▸ **Vorliegender Text**:
..........

Im Uysal-Buch etwa findet sich in der deutschen Ausgabe etwa auf Seite 51 eine Abhandlung über das islamkonforme Züchtigen der Ehefrau: „Leichtes Schlagen: Im Falle öffentlicher Schandtat der Frau ist leichtes Schlagen seitens des Ehemannes erlaubt. Nicht erlaubt ist auf den Kopf, ins Gesicht, auf die Brust oder den Bauch zu schlagen. … Auf dem Körper dürfen keine Zeichen oder Spuren durch das Schlagen entstehen.“ Auf Seite 52 heißt es wörtlich: „Brutalität jeder Art ist im Islam grundsätzlich verboten. … Sollte sich eine Frau jedoch gegen ihren Mann auflehnen und es darauf anlegen, die Harmonie und den Fortbestand der Familie zu zerstören, erlaubt der Koran dem Ehemann als letzte Maßnahme, seine Frau zu züchtigen“.

„Ilmihal für Frauen“, Seite 52: Züchtigung erlaubt.Ilmihal für Frauen/Screenshot
Ilmihal für Frauen/Screenshot

Islamische Weltherrschaft und Steinigung

Die deutschsprachige Ausgabe des „Erläuterten Frauenkatechismus“ wurde unter dem Titel „Grundwissen für Frauen“ auch schon in der Kölner Zentralmoschee des deutschen Diyanet-Ablegers Ditib verkauft. Darin wird die islamische Weltherrschaft und die Steinigung von Ehebrechern propagiert. So heißt es dort auf Seite 332: „Dschihad bedeutet, sich für die Herrschaft des Islams auf der Welt mit seinem Leben, Besitz und seiner Zunge auf das Äußerste anzustrengen.“

Auf den Seiten 468/469 steht geschrieben: „Der Gesandte Allahs sagt: … Allah hat den Frauen einen Weg geöffnet. Wenn ein Lediger mit einer Ledigen Zina (Unzucht, Anm.) macht, bekommen beide 100 Stockschläge und ein Jahr Exil. Wenn ein Verheirateter mit einer Verheirateten Zina hat (oder ein Witwer mit einer Witwe), gibt es 100 Stockschläge und die Steinigung zu Tode.“ Das Buch befindet sich übrigens im Online-Angebot des Muslime Life Style Shops Zahraa in Wien-Meidling, ist aber derzeit ausverkauft.

..........

▸ **Aufgaben**:
a: Prüfe für jede Aussage, ob sie mit dem Text über die Frauenkatechismen übereinstimmt, und antworte mit Ja oder Nein samt den entscheidenden Worten des Textes als wörtlichem Zitat. (i) Laut dem Uysal-Buch ist es erlaubt, der Ehefrau ins Gesicht zu schlagen. (ii) Die deutschsprachige Ausgabe des „Erläuterten Frauenkatechismus“ wurde bereits in der Kölner Zentralmoschee verkauft. (iii) Im Online-Angebot des Shops Zahraa ist das Buch derzeit erhältlich.
b: Unter welchem Titel erschien die deutschsprachige Ausgabe des „Erläuterten Frauenkatechismus“ laut dem Text über die Frauenkatechismen?
c: Knüpfe an den letzten Satz im Text über die Frauenkatechismen an und schreibe ihn weiter.
Die Einträge braucht man hier nicht.

..........

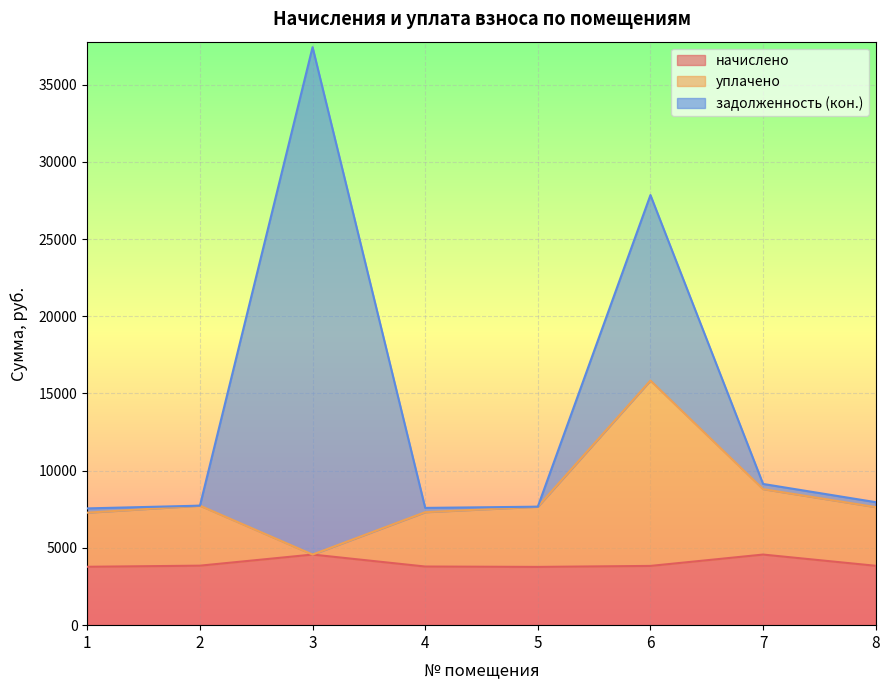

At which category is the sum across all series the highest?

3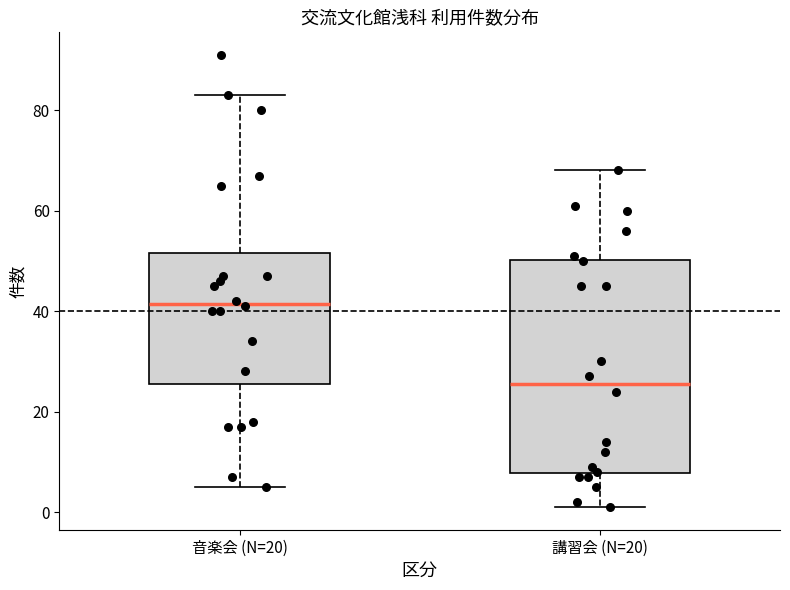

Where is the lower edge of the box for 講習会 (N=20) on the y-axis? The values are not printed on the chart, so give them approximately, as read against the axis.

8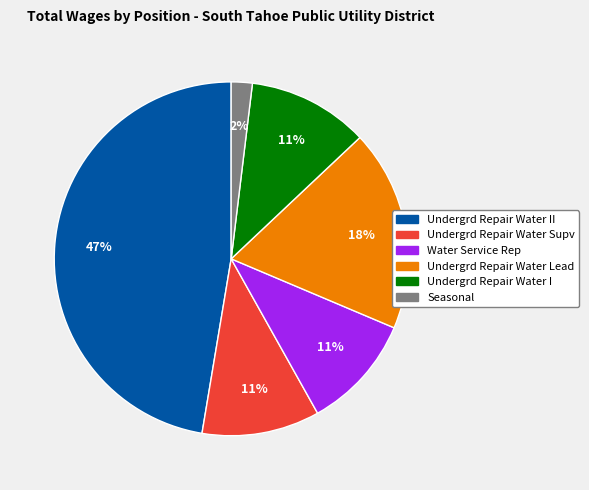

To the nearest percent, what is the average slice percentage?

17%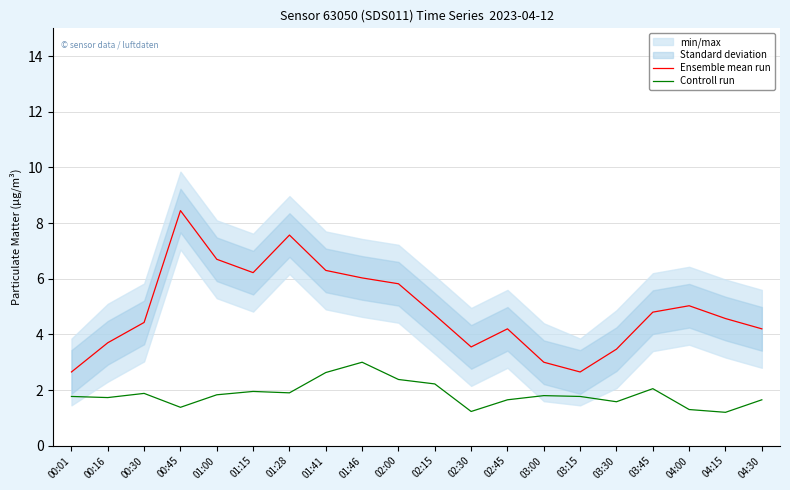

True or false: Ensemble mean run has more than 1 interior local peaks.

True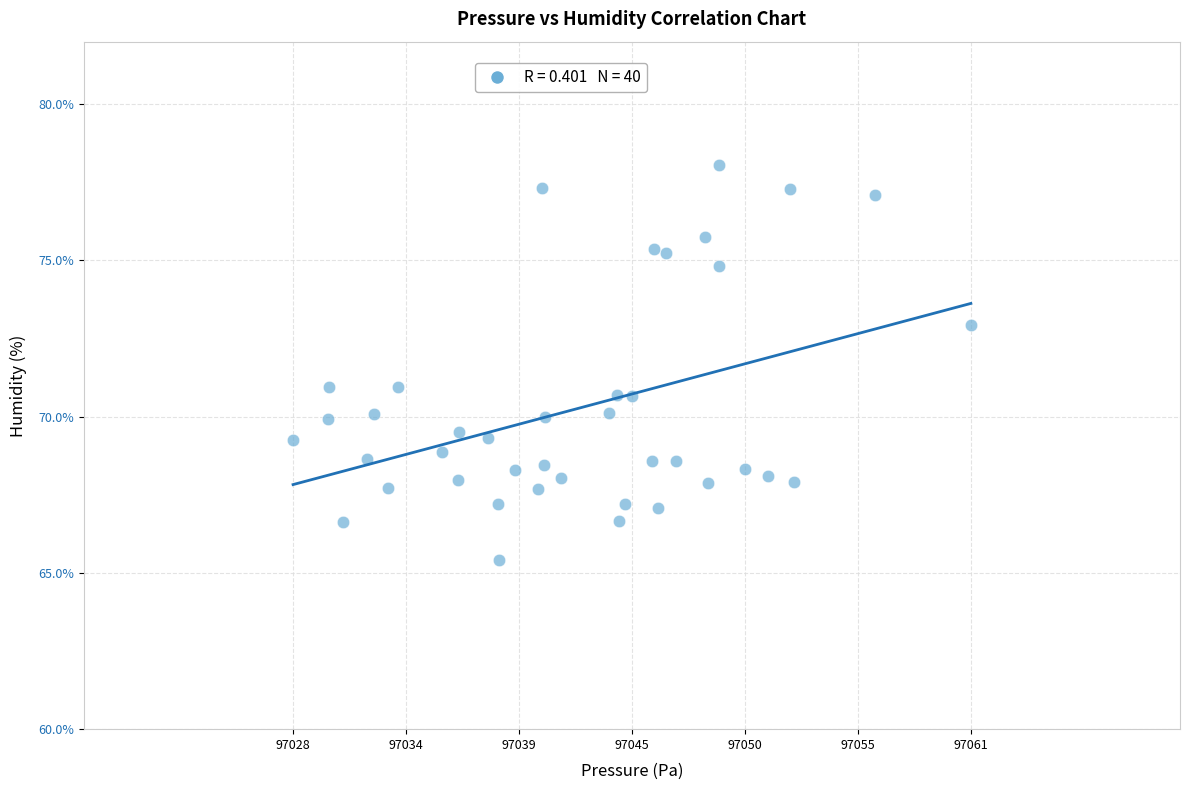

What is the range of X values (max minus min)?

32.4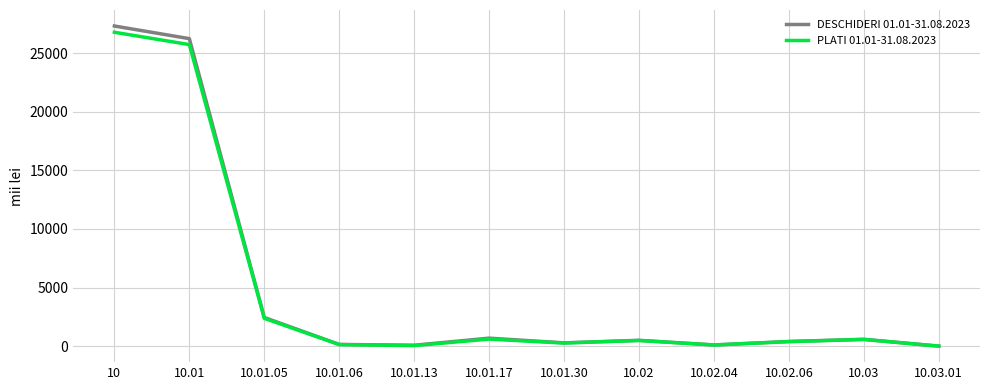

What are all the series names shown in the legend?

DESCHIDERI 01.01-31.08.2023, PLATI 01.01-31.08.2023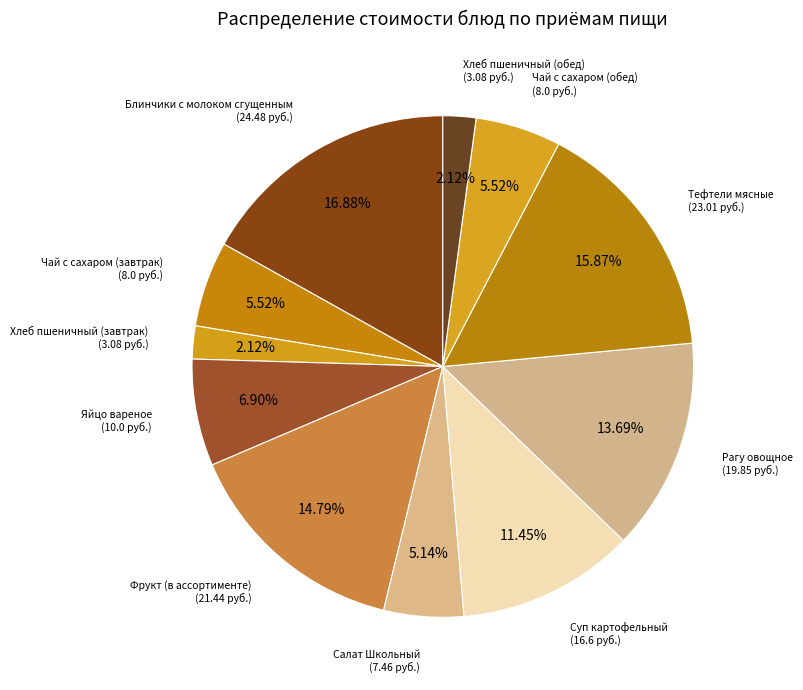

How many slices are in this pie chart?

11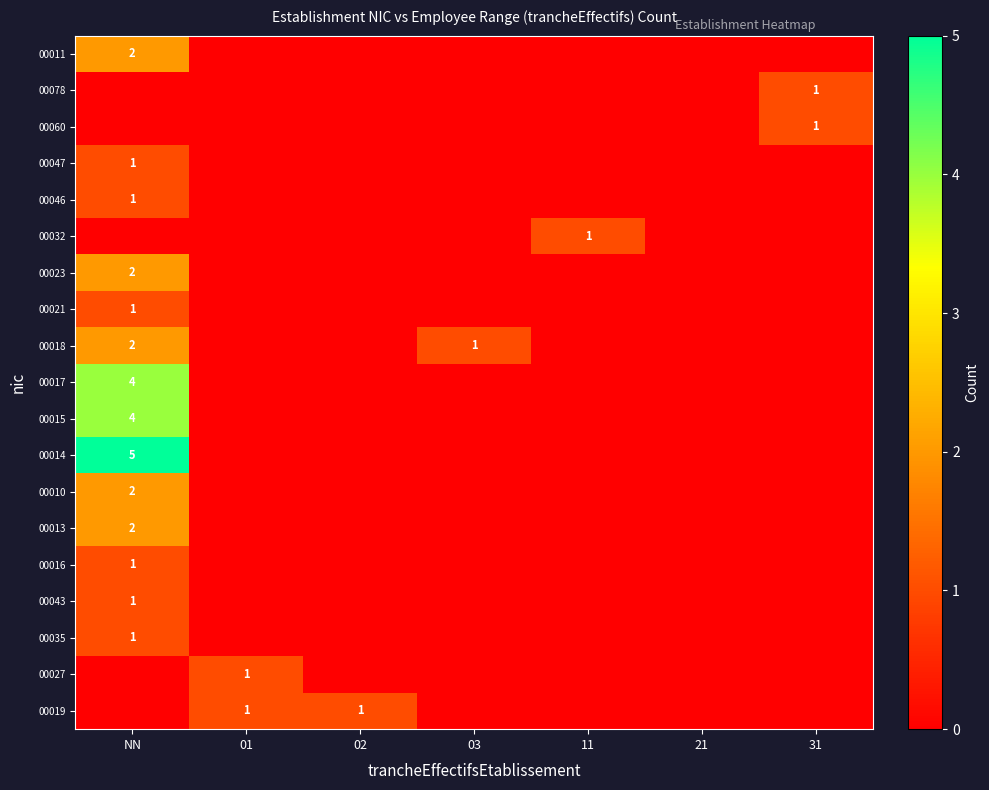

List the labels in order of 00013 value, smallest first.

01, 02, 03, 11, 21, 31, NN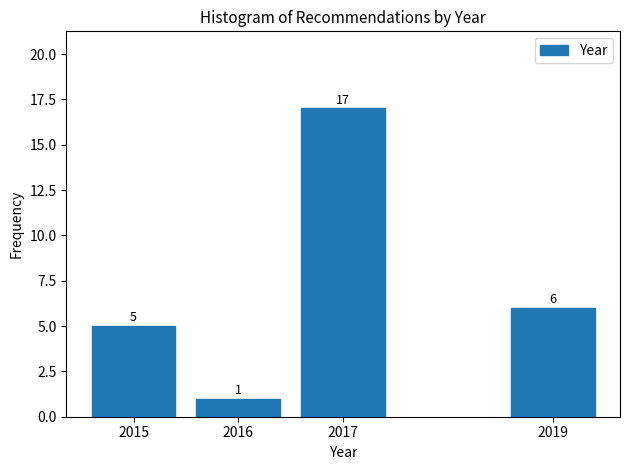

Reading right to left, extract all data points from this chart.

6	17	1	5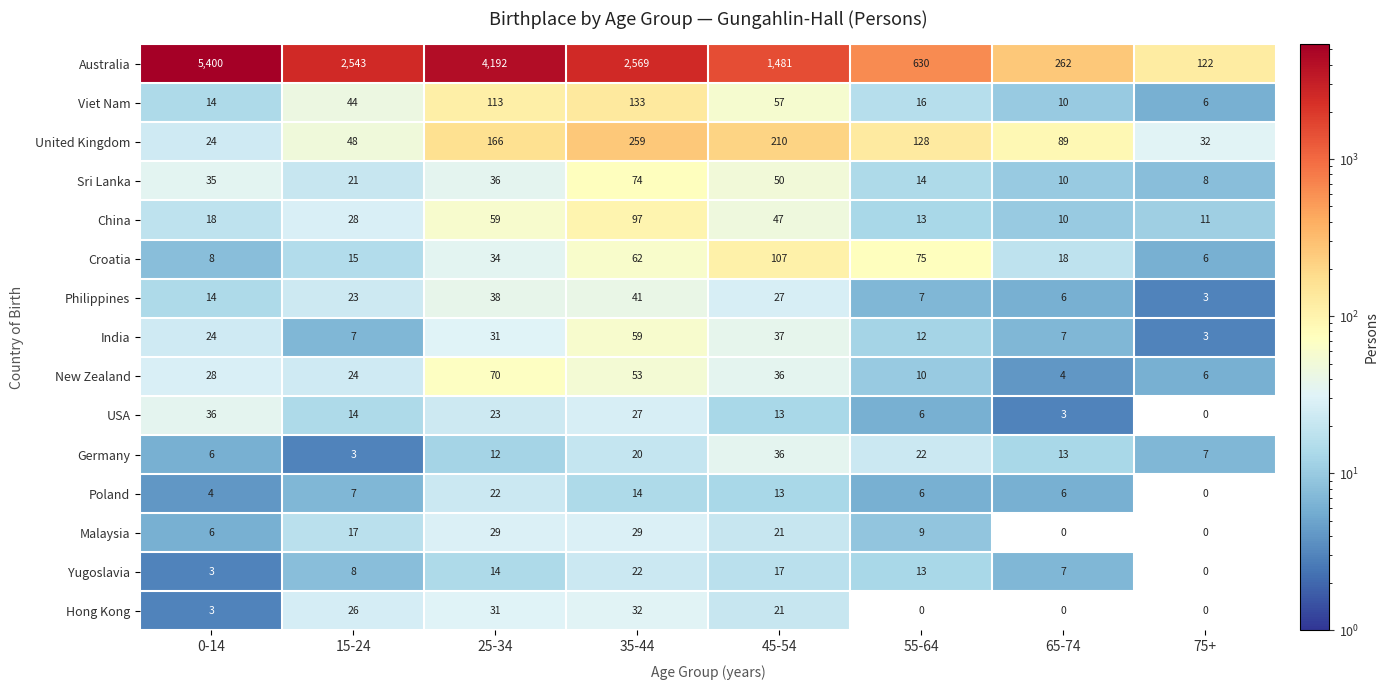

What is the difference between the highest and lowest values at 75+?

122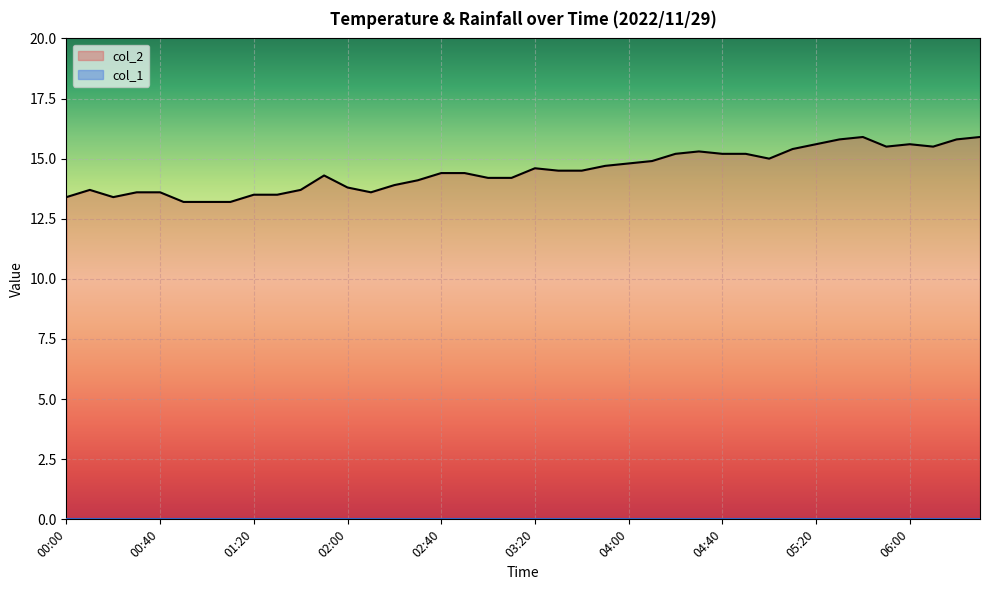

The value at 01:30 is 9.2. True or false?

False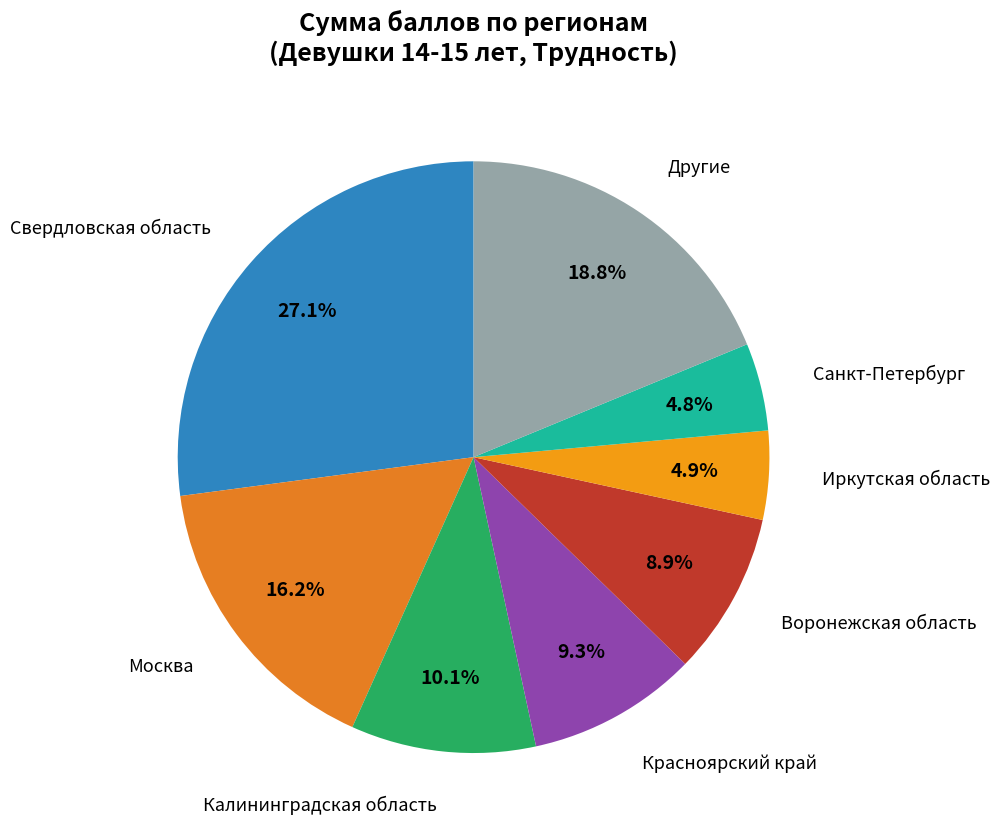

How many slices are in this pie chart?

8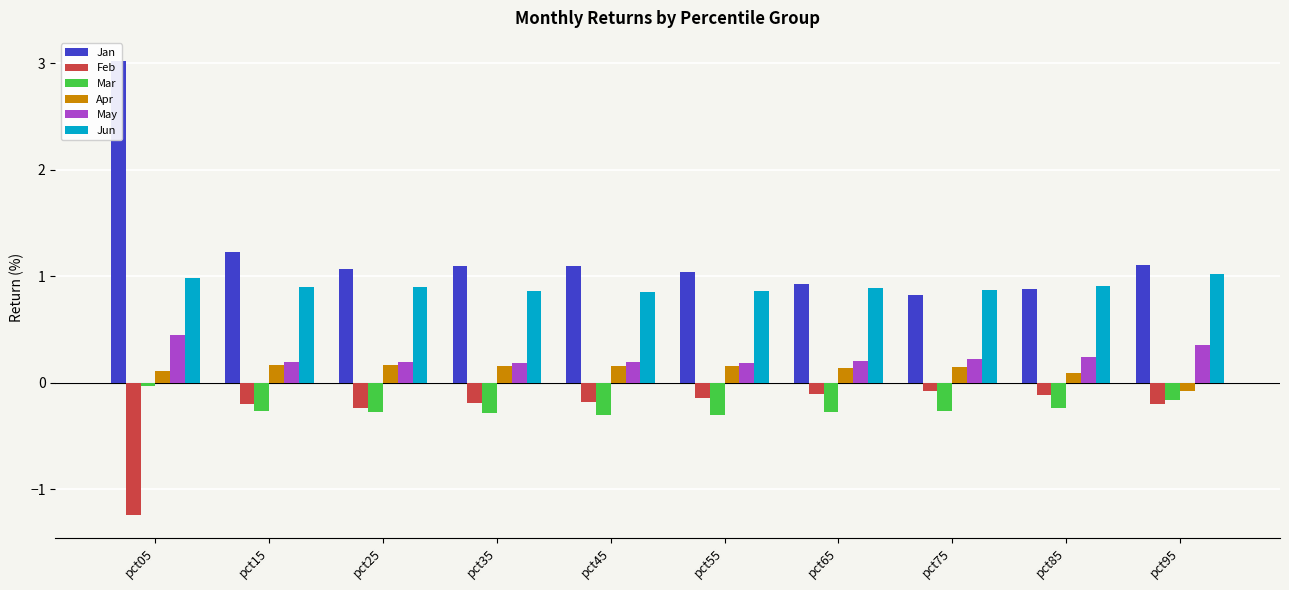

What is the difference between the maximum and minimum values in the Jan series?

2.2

..........

▸ **Lösungen**:
a:
(i) Nein: „Nicht erlaubt ist auf den Kopf, ins Gesicht, auf die Brust oder den Bauch zu schlagen.“
(ii) Ja: „auch schon in der Kölner Zentralmoschee des deutschen Diyanet-Ablegers Ditib verkauft“
(iii) Nein: „ist aber derzeit ausverkauft“

b: Unter dem Titel „Grundwissen für Frauen“.

c:
Mit einem Verein, der ein solches Weltbild verbreitet, hat die IGGÖ also gerade ein Abkommen geschlossen, das laut Präsident Vural „neue Perspektiven für die Islamische Glaubensgemeinschaft in Österreich“ eröffnen soll. Organisiert die IGGÖ nun in Kooperation mit Diyanet Fortbildungskurse wie „Islamkonformes Züchtigen der Ehefrau“?

„Angriff auf Erbas ist Angriff auf Türkei“

Den Kritikern muss allerdings bewusst sein, mit wem sie sich anlegen, wenn sie den Diyanet-Chef kritisieren. Ein Angriff auf Ali Erbas, sei ein „Angriff auf den Staat“, hatte Präsident Erdogan vor fünf Jahren gesagt, als Erbas nach einer Ramadan-Rede gegen Homosexuelle auch in der Türkei heftig kritisiert worden war.